Learning Dynamic Bipedal Walking Across Stepping Stones
Helei Duan, Ashish Malik, Mohitvishnu S. Gadde, Jeremy Dao, Alan Fern, Jonathan Hurst 2022 IEEE/RSJ International Conference on Intelligent Robots and Systems (IROS)
Abstract
In this work, we propose a learning approach for 3D dynamic bipedal walking when footsteps are constrained to stepping stones. While recent work has shown progress on this problem, real-world demonstrations have been limited to relatively simple open-loop, perception-free scenarios. Our main contribution is a more advanced learning approach that enables real-world demonstrations, using the Cassie robot, of closedloop dynamic walking over moderately difficult stepping-stone patterns. Our approach first uses reinforcement learning (RL) in simulation to train a controller that maps footstep commands onto joint actions without any reference motion information. We then learn a model of that controller’s capabilities, which enables prediction of feasible footsteps given the robot’s current dynamic state. The resulting controller and model are then integrated with a real-time overhead camera system for detecting stepping stone locations. For evaluation, we develop a benchmark set of stepping stone patterns, which are used to test performance in both simulation and the real world. Overall, we demonstrate that sim-to-real learning is extremely promising for enabling dynamic locomotion over stepping stones. We also identify challenges remaining that motivate important future research directions.
System Architecture
The policy network combines proprioceptive states processed by an LSTM dynamics module with footstep commands and a periodic clock signal. A feed-forward (FF) layer integrates these inputs to produce PD targets for motor control. This design allows task-specific inputs, such as commands, to adapt without altering the pretrained LSTM module, enabling flexible and reusable policy learning.

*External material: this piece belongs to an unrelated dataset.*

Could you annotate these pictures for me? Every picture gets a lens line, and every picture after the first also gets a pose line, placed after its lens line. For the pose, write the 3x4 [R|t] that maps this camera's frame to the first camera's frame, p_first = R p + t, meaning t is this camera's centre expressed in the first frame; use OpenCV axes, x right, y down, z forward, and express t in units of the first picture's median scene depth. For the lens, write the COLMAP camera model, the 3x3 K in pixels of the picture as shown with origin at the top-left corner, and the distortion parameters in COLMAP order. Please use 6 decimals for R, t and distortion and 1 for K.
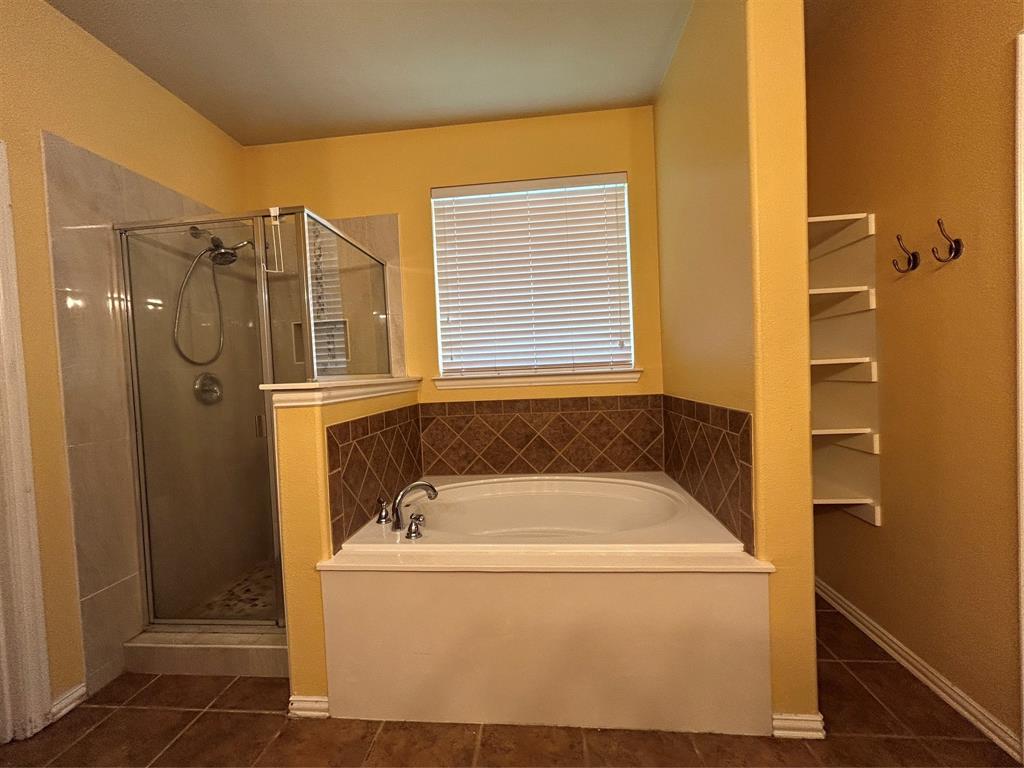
lens RADIAL K [[416.2, 0, 512.1], [0, 416.2, 382.3], [0, 0, 1]] dist [-0.004422, 0.001683]
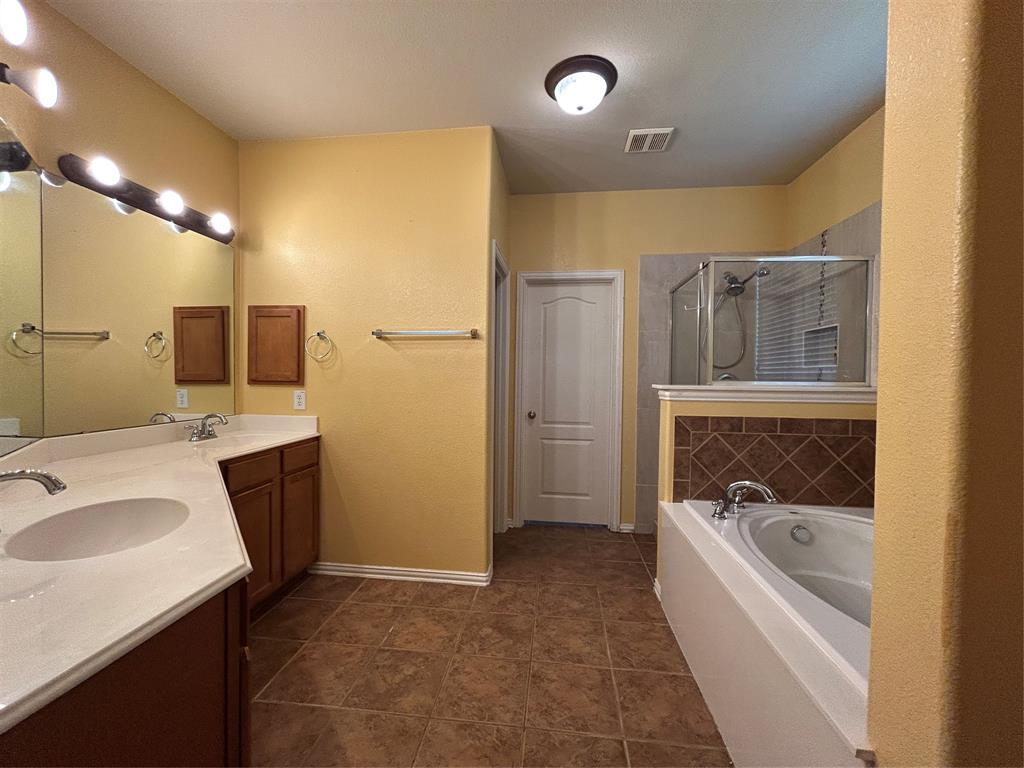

Reachability Prediction Model
The Reachability Prediction Model in the paper is a learned model designed to predict reachable footstep locations for the robot based on its current dynamic state. This model encapsulates the robot’s dynamics in a latent state and predicts two key outcomes: the step error for the current footstep target and the latent robot state after the next touchdown. By leveraging these predictions, the model identifies regions where the robot can reliably step within a specified error threshold. Additionally, the model supports multi-step lookahead by recursively predicting future latent states, which is especially useful for navigating highly constrained terrains. It is trained using supervised learning on data that captures relationships between the robot’s state, footstep targets, and the resulting errors, enabling robust performance across diverse scenarios.
Experiments
Results
(a) The training curve shows the benefit of using a pretrained dynamics layer, which results in higher reward and faster convergence. (b) The performance of the policy is evaluated in during training (∼50millions) shows that the pretrained method performs better than trained from scratch on the set of patterns. (c) The policy can only see the immediate next footstep command. As part of the emergent behaviors, the learned step frequency allows the robot to successfully achieve the next target step by taking a longer or shorter swing duration. The policy also learns to elevate the body height in order to enable longer steps.